### To do
Pick out each line in the records below that contains the word "does", and copy those lines verbatim.

Dataset entries
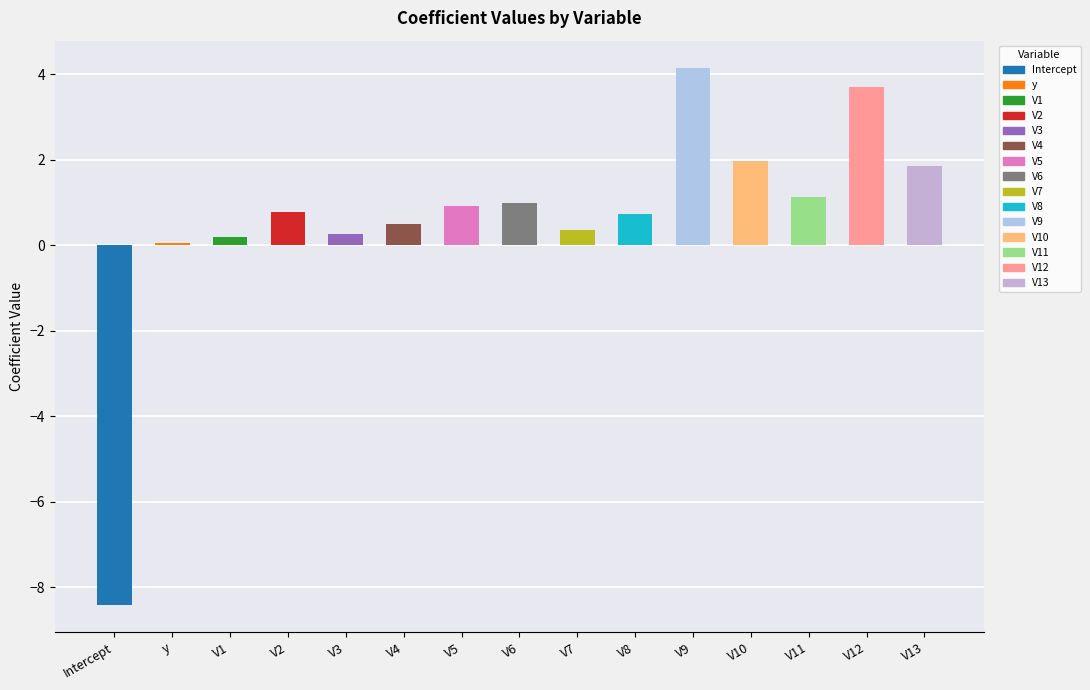

The chart shows a value of 1.6 at V6. True or false?

False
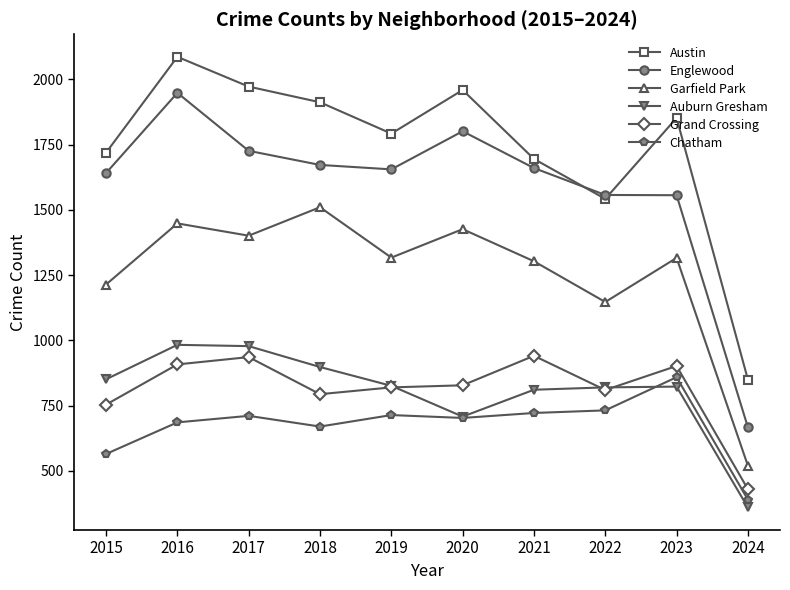

At which label does Englewood first exceed 1660?

2016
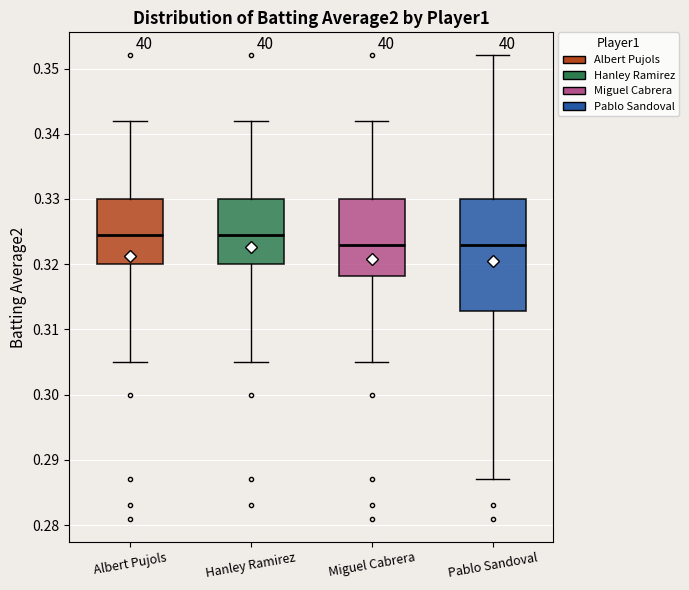

Where does the lower whisker of the box for Miguel Cabrera end on the y-axis? The values are not printed on the chart, so give them approximately, as read against the axis.

0.305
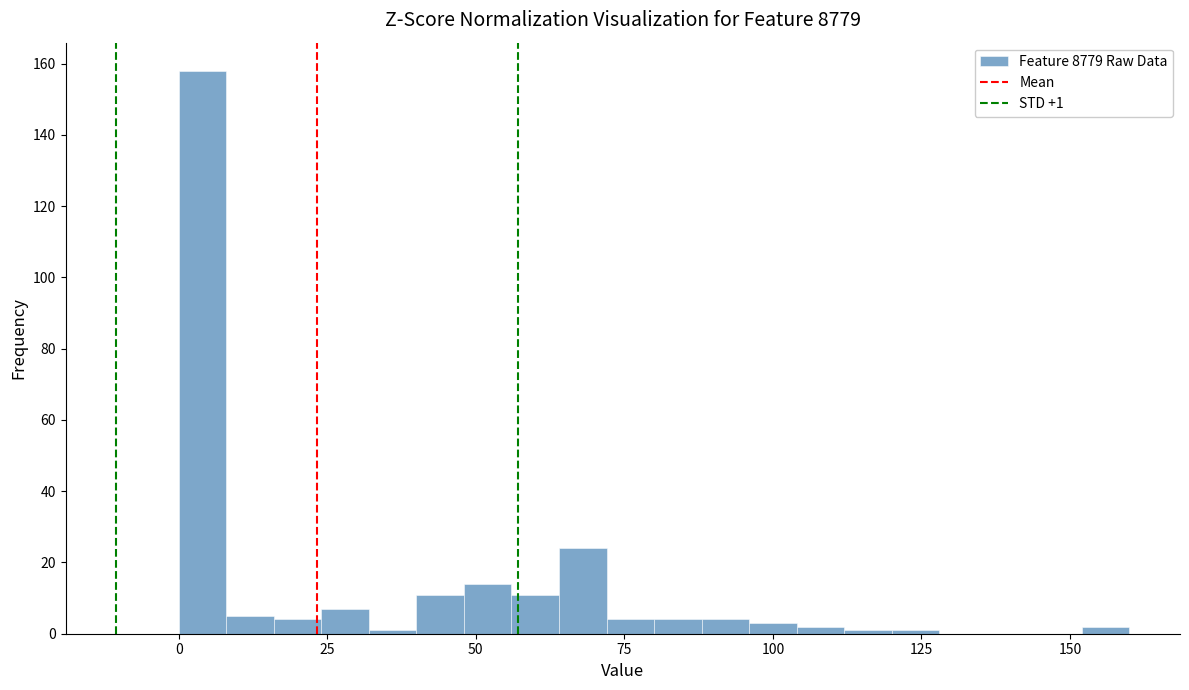

Around what value on the x-axis is the tallest bar? Give the approximate position of its centre, as read against the axis.

5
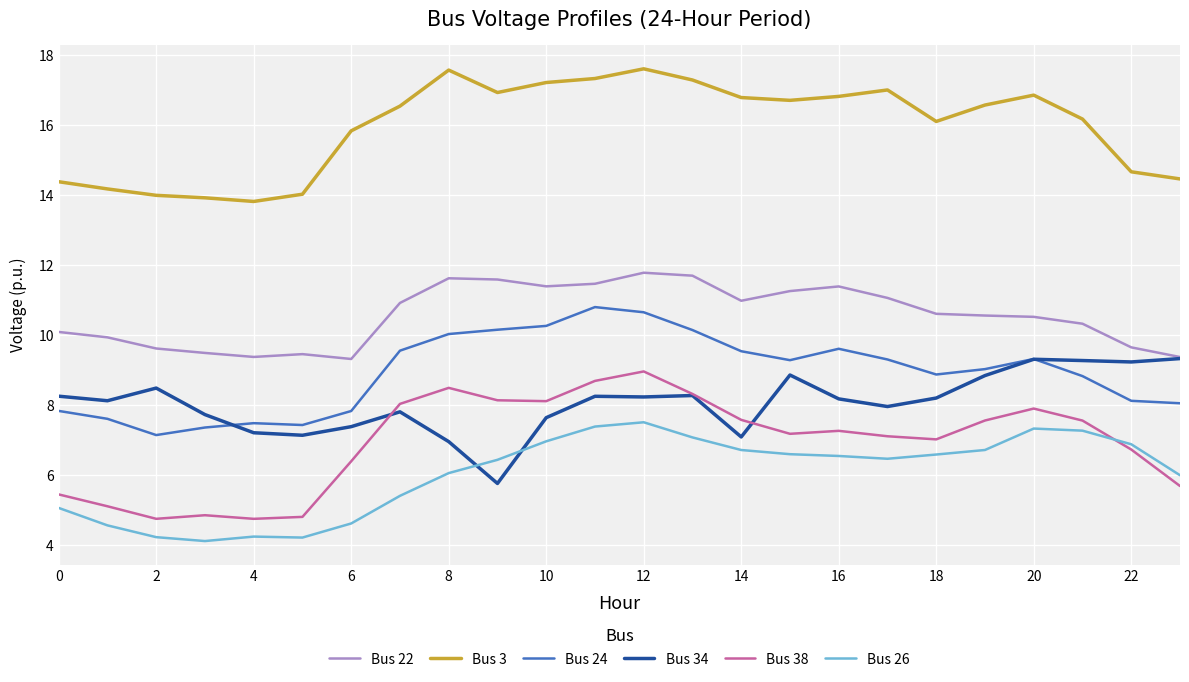

What is the maximum value for Bus 38?

9.0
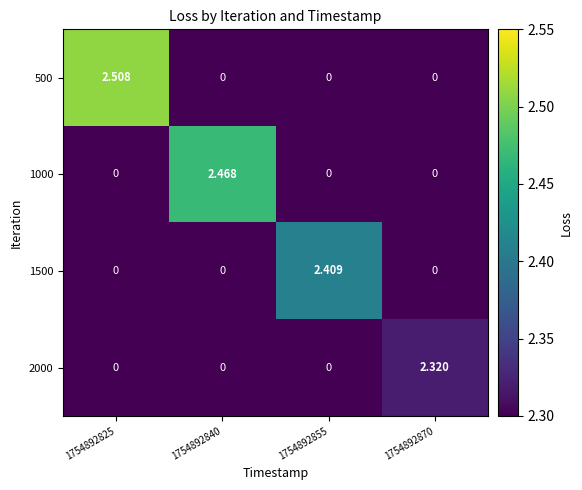

Is the value of 500 at 1754892825 greater than the value of 1500 at 1754892855?

Yes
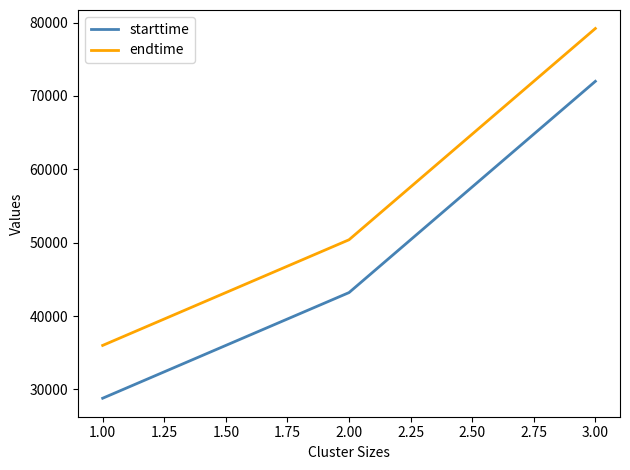

What are all the series names shown in the legend?

starttime, endtime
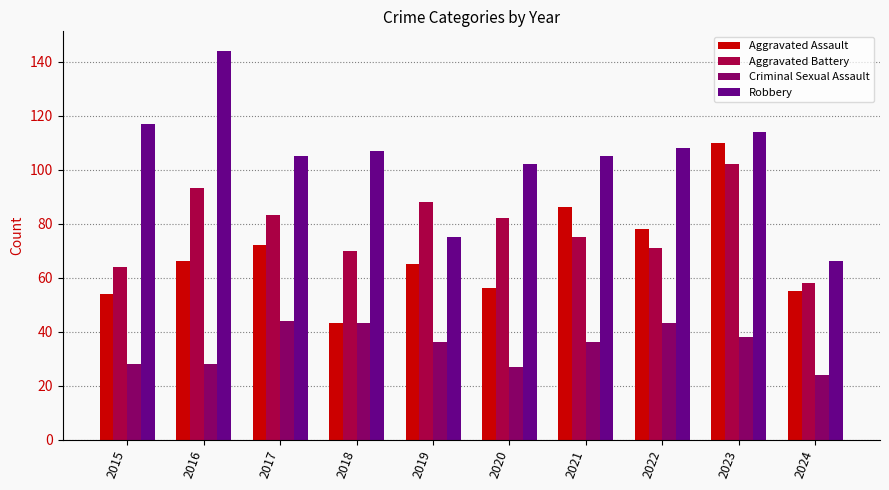

What is the difference between the highest and lowest values at 2018?

64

### Expected answer
At which label does Englewood first exceed 1660?
Where does the lower whisker of the box for Miguel Cabrera end on the y-axis? The values are not printed on the chart, so give them approximately, as read against the axis.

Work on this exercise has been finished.